• _Source data_
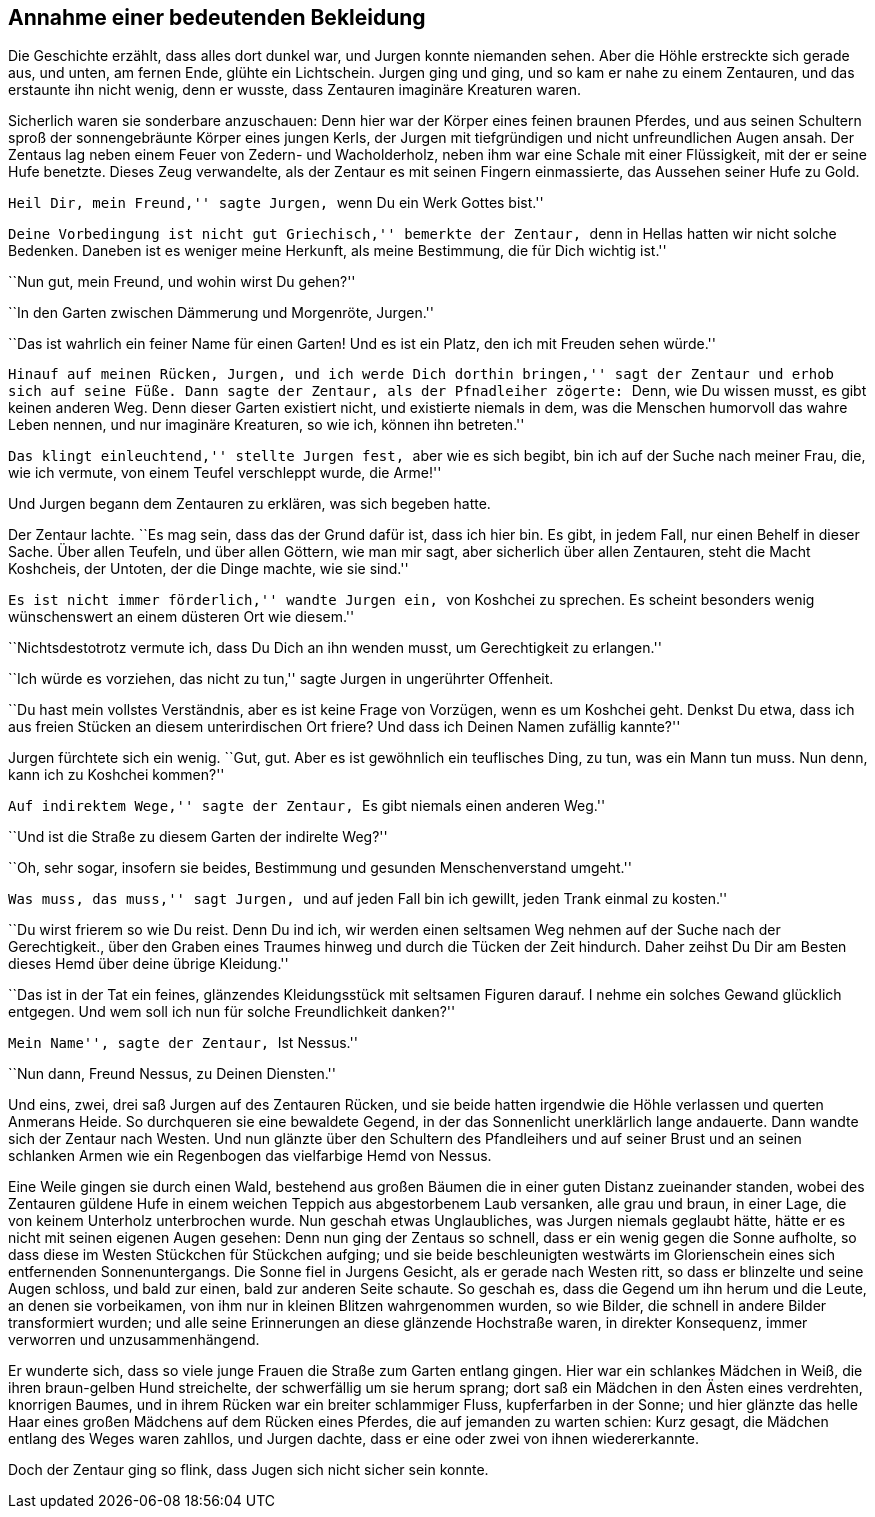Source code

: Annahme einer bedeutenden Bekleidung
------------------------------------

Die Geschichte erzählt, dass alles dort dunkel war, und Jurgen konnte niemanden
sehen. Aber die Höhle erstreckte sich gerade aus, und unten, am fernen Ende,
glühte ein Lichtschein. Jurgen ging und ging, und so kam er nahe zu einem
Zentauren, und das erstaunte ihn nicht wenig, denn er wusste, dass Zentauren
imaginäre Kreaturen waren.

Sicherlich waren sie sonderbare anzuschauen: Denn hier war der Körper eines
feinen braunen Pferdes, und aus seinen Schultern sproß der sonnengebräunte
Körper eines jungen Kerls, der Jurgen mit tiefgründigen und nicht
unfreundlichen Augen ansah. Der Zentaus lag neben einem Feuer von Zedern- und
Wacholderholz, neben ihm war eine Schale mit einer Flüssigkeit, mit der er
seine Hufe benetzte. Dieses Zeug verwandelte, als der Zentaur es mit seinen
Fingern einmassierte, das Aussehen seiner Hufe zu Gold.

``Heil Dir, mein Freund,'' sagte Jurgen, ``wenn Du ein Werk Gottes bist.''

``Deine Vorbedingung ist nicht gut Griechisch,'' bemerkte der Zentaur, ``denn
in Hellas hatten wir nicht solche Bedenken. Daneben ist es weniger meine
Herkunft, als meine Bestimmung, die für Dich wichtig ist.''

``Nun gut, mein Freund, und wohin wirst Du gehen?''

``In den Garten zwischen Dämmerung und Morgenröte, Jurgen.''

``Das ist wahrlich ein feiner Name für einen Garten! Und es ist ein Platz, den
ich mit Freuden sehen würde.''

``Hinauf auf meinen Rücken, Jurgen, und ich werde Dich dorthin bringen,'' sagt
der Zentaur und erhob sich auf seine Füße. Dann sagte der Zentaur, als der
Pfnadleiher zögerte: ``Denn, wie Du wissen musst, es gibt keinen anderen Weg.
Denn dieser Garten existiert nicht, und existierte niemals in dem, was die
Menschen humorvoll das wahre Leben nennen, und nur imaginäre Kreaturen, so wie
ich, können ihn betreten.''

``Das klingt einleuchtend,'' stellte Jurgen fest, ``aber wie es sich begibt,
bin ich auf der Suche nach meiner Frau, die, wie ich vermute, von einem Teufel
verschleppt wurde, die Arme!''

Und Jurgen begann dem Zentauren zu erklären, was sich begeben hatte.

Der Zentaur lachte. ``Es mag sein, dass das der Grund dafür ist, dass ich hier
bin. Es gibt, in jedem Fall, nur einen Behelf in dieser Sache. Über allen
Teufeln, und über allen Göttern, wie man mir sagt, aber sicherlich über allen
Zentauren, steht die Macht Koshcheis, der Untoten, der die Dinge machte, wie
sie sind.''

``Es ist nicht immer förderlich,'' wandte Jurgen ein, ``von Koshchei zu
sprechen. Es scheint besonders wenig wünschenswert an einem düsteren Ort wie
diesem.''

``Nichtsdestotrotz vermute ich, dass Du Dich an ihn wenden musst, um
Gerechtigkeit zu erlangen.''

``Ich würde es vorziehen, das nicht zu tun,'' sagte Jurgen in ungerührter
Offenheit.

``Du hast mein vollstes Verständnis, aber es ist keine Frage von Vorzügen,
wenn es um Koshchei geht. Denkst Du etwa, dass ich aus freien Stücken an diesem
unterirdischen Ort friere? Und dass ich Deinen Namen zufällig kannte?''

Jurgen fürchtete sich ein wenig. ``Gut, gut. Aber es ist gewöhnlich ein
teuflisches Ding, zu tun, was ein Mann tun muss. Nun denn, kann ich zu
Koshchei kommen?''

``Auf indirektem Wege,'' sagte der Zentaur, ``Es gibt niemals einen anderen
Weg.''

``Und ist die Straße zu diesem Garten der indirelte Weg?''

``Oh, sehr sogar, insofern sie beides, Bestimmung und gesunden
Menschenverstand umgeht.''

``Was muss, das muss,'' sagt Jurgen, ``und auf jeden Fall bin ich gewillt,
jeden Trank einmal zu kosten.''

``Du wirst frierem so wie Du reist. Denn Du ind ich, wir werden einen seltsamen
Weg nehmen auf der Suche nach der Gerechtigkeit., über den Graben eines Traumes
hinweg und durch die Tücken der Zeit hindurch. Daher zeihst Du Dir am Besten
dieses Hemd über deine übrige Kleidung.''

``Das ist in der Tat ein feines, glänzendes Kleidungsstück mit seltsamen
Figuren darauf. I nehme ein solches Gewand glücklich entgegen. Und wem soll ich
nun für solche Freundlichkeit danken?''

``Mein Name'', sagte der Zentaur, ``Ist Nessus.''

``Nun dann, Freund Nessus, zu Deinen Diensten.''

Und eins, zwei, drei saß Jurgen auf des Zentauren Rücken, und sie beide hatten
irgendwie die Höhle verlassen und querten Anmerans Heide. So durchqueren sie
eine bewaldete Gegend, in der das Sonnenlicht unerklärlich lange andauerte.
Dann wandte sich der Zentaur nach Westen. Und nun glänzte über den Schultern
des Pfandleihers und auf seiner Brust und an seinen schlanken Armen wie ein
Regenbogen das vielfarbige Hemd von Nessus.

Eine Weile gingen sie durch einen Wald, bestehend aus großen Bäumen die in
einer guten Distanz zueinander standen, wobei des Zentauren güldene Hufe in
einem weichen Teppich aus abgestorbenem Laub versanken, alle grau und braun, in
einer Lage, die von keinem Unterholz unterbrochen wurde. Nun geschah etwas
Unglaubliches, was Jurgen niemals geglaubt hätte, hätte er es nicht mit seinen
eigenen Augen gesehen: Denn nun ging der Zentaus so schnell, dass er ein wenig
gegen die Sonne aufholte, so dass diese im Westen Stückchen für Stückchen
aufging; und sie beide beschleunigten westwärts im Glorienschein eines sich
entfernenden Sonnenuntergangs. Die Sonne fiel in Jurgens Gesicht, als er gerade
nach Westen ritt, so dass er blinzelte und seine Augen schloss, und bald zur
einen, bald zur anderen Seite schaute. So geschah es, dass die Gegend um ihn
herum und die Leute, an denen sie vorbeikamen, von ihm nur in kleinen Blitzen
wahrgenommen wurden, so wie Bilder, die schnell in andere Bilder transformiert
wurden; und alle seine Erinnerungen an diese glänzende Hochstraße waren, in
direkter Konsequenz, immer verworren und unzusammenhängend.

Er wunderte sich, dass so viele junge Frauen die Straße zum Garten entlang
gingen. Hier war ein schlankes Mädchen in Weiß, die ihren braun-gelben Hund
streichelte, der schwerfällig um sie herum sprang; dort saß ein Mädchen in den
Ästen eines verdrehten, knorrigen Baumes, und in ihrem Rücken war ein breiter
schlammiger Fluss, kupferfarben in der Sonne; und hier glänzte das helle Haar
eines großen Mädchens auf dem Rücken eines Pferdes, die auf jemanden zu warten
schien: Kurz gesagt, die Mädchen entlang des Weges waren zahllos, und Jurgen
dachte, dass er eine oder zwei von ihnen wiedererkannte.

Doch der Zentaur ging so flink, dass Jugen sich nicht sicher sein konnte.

• _Task to carry out_
Give back exactly the lines above starting at the line where "dorthin bringen,'' sagt" appears and ending at the line where "klingt einleuchtend,'' stellte" appears, both included, with no other lines.

• _Answer below_
``Hinauf auf meinen Rücken, Jurgen, und ich werde Dich dorthin bringen,'' sagt
der Zentaur und erhob sich auf seine Füße. Dann sagte der Zentaur, als der
Pfnadleiher zögerte: ``Denn, wie Du wissen musst, es gibt keinen anderen Weg.
Denn dieser Garten existiert nicht, und existierte niemals in dem, was die
Menschen humorvoll das wahre Leben nennen, und nur imaginäre Kreaturen, so wie
ich, können ihn betreten.''

``Das klingt einleuchtend,'' stellte Jurgen fest, ``aber wie es sich begibt,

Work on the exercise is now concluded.